Law & Order
This week I sealed my financial doom by buying the first season of Law & Order. As some of you know, I pretty much gave up on TV altogether somewhere around the start of my stay at Tech, abandoning my regular television habits in favor of sitting in front of a computer all day, but I still enjoyed a Law & Order rerun or three on TNT once in a while. I started with Season One instead of a more familiar later season with Detectives Briscoe and Green on the Law side and McCoy and the hot assistant on the Order side partly out of an overarching drive for completion and partly out of a sense of curiosity, since I didn’t see many of the very early episodes on TNT. I recognize a lot of the characters, like that cop who later got transferred to Staten Island, that lawyer who wasn’t as cool as McCoy, and the DA who stayed on the show through Season 10, but I can only remember ever seeing them, with the exception of Steven Hill, in a couple of episodes.

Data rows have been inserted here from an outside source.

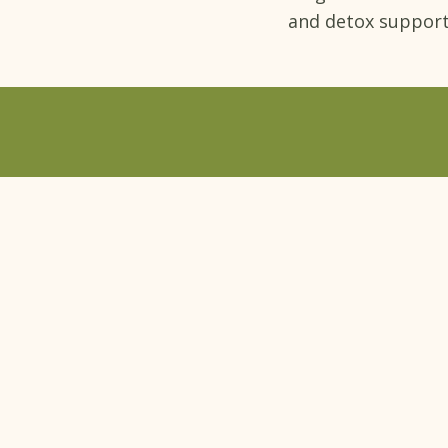
and detox support
Book a free con
Dr. Bali's Bliss
QUICK LINK
Home
›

I watched the first episode tonight, and one thing that really struck me was the intensity of the pacing. This is one of the things that endears the show to its viewers, of course, with the interrogation-a-minute and all the unexpected twists in the courtrooms, but holy crap, maybe they should include some commercial breaks on the DVD. Law, especially, was very dizzying. There was the Pakistani doctor who they thought did it and who falsified some documents and then all the interns and the chief of medicine who put me off from the start when he poured the water into that lowball glass and slumped down in his chair and they found out that he was really a raging drunk and there was a catering company and the old cop used to be an alcoholic too and why does that black guy seem to have such odd intonation and oh, we’re in Order now. Man. I need to remember to watch for good places to hit pause.